Task force mulls over sales of Chun family’s assets
In May, a special investigation team - made up of nine prosecutors, four officials from the National Tax Service and Korea Customs Service and 30 investigators - was launched for the purpose of collecting assets from the disgraced former president.
Their mission was emboldened in June by the passage of the so-called Chun Doo Hwan Act, which allowed the state to confiscate assets not only from Chun, but also family members and associates who acquired wealth from him.
Giving in to an unprecedented assault by prosecutors on their assets, the family stated on Sept. 23 that they will pay off the outstanding fine, worth 167.2 billion won ($154 million), and offered up a list of assets the state could seize.
“The assets include various properties, artworks and stocks,” said Kim Min-hyeong, a prosecutor dispatched from the Gwangju District Office to the special task force.
After selling off the real estate properties and artworks and confiscating financial assets, the money raised will be sent to the prosecution’s account with Shinhan Bank and then transferred to the state.
The task force, which includes some of the prosecutors who participated in the raids to seize Chun’s assets, has already made some tangible progress, but additional plans have yet to be determined.

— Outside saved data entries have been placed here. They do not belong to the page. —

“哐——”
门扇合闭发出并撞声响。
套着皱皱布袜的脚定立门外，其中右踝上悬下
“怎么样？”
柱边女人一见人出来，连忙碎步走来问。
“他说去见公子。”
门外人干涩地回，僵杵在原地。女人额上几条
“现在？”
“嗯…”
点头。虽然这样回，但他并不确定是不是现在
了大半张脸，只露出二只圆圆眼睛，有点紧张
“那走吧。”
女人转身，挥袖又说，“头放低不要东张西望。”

Last week, 5 billion won of financial investments from the Chun family was transferred to the state. And on Sept. 24, more than 2.6 billion won was raised from the sale of properties in Hannam-dong, central Seoul, confiscated from Chun Jae-kook, the former strongman’s eldest son.
On Oct. 1, the prosecution team also made public a portion of Chun Doo Hwan’s art collection.
“We believe the art collection will be worth a total of 10 billion won,” said prosecutor Kim Hyeong-jun, the head of the team. “We made some of them public in order to draw interest in the auction process.”
After expert appraisals, artworks will also be sold through auction houses in Korea and Hong Kong; though, in the meeting on Oct. 25, Jo Yang-ik, from the Korea Deposit Insurance Corporation, speculated that it would be more lucrative to sell famous artworks through Sotheby’s of Hong Kong rather than in domestic auction houses.
A building in Hannam-dong, Seoul - confiscated from the former president’s third son ? and portions of land in Anyang, Gyeonggi - confiscated from Chun’s daughter - will also be sold through an online bidding process set up by the Korea Asset Management Corporation. The first bidding date is set for Nov. 25.
Based on discussions in last week’s meeting, the team issued a notice on Tuesday to select sell-side advisers to oversee the sale of Herb Village in Yeoncheon, Gyeonggi, and some 605 pieces of art - all confiscated from Chun’s eldest son, Jae-kook.
Jeon Jang-taek, an official from the Korea Asset Management Corporation, advised that Herb Village, which is still in operation, be considered a business rather than a property, and suggested selling it in a public auction to raise more money. Herb Village is worth approximately 20 billion won.
The group said it will also ask the Korea Asset Management Corporation to sell off confiscated jewelry.
The task force is also considering what it will do with tax payments from the sales. After taxes, the profit from asset sales could total well over 100 billion won, but could still be below the outstanding fine of 167.2 billion won. Kim said the team is in talks with the National Tax Service to verify that the government will collect the entire amount of the outstanding fine while respecting tax laws.
“Because the assets were illegal profits from slush funds, we have to review if the capital gains tax is applicable,” Kim said.
Prosecutors who participated in the hunt for Chun family assets admitted that their investigation was different from typical corruption cases. The Chun family insisted for 16 years that they had no means to pay off their fine, but prosecutors said they were determined.
Kim, who headed the special investigation team, ordered raids for all possible sites and accounts linked to the family.
A total of 316 people - including Chun’s secretary from 20 years ago, and a homeless man whose name was used to disguise one family account - were questioned. After 110 days of being under investigation, the Chun family finally conceded.